··· Data excerpts

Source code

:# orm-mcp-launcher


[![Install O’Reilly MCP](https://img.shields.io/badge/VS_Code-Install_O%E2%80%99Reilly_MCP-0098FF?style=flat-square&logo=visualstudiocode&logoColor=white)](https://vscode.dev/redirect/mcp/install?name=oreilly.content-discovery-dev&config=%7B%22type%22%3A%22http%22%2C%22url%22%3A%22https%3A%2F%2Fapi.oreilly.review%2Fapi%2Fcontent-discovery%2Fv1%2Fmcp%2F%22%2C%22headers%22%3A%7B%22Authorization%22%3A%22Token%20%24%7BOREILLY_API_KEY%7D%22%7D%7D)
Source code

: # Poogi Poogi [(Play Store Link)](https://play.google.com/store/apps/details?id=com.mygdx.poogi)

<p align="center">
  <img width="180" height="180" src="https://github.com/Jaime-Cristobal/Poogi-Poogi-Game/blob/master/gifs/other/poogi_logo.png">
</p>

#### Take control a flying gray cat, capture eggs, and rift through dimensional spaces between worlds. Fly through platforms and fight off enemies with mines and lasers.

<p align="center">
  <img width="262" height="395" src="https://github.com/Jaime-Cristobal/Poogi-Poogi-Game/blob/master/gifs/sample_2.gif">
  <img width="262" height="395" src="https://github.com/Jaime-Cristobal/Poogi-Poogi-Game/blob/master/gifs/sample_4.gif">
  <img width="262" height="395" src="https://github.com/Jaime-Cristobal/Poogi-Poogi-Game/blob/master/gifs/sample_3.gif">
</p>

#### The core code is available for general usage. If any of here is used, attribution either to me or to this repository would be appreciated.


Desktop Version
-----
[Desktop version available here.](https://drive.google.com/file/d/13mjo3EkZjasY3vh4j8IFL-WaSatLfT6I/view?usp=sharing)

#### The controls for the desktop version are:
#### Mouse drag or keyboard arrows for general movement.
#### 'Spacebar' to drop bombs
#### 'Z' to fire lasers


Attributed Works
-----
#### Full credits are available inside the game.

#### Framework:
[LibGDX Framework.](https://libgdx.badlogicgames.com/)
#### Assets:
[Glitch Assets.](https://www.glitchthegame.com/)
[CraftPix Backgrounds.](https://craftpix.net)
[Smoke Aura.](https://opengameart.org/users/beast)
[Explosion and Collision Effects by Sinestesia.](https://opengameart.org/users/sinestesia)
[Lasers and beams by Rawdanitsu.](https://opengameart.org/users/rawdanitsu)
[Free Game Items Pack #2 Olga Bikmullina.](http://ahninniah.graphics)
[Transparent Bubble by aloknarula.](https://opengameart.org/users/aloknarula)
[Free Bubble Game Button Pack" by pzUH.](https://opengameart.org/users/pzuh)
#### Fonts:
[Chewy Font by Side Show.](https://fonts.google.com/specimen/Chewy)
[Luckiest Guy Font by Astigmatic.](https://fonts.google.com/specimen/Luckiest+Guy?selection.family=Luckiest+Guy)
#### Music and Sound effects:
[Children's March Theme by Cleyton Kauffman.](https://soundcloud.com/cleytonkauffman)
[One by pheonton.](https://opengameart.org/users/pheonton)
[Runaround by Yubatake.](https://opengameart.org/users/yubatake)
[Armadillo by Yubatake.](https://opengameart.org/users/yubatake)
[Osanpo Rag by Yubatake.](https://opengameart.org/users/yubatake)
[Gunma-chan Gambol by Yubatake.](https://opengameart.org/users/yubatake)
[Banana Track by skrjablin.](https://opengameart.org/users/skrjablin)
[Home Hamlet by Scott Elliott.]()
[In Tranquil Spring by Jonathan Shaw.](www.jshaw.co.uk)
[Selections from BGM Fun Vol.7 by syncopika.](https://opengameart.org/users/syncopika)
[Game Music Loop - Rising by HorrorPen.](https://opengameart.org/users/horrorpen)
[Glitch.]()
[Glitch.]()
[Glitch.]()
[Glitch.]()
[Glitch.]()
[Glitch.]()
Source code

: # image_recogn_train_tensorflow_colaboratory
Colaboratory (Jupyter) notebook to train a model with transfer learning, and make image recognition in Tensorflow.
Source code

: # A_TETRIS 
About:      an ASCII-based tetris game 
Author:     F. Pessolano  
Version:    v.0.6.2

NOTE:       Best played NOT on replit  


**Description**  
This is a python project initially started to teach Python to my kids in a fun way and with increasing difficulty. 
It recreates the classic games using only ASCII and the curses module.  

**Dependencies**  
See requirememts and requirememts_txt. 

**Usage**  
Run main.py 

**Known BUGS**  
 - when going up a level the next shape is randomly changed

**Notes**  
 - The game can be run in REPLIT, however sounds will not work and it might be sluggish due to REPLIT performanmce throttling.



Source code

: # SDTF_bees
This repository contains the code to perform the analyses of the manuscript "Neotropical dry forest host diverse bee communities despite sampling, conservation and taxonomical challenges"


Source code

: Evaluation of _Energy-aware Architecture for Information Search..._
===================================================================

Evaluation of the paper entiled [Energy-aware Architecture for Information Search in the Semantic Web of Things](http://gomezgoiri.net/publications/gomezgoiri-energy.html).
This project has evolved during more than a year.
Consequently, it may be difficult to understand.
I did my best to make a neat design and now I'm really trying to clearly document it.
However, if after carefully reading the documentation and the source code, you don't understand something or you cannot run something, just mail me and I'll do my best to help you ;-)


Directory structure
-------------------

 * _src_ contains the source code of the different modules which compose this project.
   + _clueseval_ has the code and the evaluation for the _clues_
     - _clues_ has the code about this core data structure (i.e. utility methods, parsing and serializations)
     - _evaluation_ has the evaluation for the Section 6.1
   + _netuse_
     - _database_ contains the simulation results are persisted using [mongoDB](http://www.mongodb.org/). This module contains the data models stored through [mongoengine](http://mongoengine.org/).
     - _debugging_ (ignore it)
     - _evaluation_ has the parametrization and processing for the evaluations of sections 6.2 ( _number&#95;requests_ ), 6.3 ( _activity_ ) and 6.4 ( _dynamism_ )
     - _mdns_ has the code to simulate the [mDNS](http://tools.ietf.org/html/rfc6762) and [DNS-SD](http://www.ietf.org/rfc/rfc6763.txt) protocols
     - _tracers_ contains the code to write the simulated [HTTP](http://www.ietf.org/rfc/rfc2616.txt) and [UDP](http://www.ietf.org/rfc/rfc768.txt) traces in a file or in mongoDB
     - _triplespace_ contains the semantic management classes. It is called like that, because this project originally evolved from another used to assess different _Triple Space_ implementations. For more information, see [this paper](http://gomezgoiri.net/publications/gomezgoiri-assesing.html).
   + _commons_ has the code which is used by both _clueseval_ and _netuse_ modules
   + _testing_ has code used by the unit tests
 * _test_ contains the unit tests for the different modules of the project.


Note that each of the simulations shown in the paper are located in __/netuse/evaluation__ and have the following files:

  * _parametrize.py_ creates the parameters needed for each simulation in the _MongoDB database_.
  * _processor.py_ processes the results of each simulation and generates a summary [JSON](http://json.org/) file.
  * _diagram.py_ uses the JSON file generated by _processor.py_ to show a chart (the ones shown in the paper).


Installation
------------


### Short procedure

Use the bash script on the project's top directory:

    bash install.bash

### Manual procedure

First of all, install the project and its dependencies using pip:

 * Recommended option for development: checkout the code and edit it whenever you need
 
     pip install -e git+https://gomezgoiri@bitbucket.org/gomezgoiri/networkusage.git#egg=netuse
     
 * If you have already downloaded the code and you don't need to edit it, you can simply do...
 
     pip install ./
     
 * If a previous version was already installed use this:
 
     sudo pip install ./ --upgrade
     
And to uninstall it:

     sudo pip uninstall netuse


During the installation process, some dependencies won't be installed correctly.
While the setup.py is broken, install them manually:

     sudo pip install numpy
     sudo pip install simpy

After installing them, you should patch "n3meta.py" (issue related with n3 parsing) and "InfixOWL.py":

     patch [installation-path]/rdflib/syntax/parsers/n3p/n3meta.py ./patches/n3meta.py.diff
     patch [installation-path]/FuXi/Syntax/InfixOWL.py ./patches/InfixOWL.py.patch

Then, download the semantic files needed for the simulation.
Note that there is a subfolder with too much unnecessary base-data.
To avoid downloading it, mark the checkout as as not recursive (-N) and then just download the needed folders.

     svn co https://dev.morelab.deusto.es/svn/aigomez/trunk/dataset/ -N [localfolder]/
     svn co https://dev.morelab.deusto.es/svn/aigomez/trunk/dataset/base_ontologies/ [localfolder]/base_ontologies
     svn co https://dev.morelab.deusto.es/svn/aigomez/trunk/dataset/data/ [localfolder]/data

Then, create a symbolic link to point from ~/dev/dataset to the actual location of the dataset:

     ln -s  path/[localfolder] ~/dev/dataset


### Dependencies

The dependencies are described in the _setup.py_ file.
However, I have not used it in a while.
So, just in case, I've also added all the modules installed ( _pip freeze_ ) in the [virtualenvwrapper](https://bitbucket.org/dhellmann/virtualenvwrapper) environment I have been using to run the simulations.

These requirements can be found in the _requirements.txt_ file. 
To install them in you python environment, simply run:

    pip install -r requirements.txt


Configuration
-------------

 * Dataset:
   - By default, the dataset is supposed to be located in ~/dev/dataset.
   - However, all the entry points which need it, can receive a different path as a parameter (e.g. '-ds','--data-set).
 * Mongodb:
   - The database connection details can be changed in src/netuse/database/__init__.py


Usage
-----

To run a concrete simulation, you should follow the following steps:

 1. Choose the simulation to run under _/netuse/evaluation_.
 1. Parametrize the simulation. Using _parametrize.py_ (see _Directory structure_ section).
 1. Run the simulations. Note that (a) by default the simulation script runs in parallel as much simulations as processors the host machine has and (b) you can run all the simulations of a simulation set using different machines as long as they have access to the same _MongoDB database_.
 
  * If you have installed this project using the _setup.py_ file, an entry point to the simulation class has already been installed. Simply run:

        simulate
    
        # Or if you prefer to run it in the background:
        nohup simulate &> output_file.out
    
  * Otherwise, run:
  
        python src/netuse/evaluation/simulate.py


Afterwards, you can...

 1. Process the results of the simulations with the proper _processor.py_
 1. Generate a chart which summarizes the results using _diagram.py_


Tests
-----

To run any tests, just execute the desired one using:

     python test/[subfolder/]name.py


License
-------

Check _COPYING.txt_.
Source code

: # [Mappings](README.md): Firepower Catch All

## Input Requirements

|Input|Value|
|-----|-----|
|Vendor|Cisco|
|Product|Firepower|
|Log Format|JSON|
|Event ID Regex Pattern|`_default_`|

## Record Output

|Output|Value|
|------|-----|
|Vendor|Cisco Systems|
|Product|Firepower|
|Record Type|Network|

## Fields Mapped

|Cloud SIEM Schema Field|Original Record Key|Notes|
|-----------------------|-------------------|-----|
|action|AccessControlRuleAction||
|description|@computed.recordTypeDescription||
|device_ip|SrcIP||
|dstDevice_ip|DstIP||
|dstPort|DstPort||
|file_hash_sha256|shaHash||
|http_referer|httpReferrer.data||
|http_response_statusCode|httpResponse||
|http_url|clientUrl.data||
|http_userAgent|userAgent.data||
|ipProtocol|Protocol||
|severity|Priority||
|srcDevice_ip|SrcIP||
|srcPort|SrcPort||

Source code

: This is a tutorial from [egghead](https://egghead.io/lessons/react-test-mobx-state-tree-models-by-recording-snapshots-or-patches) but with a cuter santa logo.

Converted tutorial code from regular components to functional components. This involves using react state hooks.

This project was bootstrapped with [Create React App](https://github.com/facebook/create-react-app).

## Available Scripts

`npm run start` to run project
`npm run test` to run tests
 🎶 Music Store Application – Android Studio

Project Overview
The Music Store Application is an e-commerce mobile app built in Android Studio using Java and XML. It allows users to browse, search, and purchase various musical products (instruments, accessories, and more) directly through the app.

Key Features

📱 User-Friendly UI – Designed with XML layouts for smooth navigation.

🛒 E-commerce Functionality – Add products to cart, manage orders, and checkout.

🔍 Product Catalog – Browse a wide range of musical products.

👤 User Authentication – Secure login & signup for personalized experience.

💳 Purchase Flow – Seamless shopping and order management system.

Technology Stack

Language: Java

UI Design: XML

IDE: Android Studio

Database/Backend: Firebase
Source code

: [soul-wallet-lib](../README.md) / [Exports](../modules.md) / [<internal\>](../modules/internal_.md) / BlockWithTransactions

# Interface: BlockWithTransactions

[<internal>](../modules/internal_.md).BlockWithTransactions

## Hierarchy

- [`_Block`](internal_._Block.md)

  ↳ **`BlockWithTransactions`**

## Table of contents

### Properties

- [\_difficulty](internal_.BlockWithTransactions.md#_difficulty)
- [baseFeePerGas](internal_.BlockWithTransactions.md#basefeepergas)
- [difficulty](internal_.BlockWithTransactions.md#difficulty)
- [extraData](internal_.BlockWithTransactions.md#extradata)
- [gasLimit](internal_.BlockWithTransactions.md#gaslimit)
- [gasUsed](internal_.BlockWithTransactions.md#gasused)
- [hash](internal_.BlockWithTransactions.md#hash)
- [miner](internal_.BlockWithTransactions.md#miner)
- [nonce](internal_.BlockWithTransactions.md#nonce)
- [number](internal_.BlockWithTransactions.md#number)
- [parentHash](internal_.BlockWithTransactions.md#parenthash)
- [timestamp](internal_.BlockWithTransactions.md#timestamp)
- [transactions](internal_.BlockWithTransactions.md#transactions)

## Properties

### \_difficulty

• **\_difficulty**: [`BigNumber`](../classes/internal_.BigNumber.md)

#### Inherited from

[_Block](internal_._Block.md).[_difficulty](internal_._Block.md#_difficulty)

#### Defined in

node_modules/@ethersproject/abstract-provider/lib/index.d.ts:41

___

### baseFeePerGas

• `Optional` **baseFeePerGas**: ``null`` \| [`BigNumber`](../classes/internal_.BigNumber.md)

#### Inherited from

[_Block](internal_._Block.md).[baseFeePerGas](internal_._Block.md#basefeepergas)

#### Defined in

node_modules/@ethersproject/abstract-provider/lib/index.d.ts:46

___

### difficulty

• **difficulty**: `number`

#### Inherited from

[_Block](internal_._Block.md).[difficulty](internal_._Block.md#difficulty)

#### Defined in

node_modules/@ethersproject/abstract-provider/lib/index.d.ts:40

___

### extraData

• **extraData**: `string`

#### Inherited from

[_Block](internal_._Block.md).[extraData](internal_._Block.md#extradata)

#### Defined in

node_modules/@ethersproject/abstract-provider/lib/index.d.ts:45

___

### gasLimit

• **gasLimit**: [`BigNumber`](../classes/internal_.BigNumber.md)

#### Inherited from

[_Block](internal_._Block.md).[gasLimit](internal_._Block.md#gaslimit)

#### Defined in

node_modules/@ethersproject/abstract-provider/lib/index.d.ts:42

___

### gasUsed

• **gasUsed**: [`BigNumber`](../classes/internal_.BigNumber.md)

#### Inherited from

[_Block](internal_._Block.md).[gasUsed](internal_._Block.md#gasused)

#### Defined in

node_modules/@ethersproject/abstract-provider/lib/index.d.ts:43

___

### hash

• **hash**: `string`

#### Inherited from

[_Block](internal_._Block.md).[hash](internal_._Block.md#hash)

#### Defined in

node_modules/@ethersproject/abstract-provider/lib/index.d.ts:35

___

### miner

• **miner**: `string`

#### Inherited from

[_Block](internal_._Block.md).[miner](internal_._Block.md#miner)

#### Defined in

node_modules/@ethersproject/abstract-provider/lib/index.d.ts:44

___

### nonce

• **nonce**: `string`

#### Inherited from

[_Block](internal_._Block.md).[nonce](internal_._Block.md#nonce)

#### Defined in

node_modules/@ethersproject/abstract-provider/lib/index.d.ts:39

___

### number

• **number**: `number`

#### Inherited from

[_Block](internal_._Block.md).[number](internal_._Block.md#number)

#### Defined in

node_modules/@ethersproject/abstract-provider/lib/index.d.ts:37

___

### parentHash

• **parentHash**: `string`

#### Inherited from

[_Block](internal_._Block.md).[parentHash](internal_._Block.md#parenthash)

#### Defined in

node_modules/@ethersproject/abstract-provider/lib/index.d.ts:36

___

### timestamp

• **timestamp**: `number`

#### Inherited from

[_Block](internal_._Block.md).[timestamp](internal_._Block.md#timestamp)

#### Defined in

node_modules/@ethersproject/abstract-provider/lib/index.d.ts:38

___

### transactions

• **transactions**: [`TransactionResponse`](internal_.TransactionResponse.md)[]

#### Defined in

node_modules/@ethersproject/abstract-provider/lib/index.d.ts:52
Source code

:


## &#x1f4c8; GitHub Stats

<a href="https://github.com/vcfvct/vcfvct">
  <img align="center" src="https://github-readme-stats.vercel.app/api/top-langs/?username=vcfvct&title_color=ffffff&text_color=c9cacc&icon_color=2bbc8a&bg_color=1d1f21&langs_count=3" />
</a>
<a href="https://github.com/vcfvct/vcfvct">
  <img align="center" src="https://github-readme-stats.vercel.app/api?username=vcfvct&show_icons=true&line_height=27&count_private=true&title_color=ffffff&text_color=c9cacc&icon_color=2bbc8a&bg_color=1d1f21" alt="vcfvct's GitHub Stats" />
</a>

······

■ **Your instructions**:
Can you retype the lines of the material above, beginning at the line that contains "Project Overview" and stopping after the line that contains "Key Features"?

■ **Finished task**:
Project Overview
The Music Store Application is an e-commerce mobile app built in Android Studio using Java and XML. It allows users to browse, search, and purchase various musical products (instruments, accessories, and more) directly through the app.

Key Features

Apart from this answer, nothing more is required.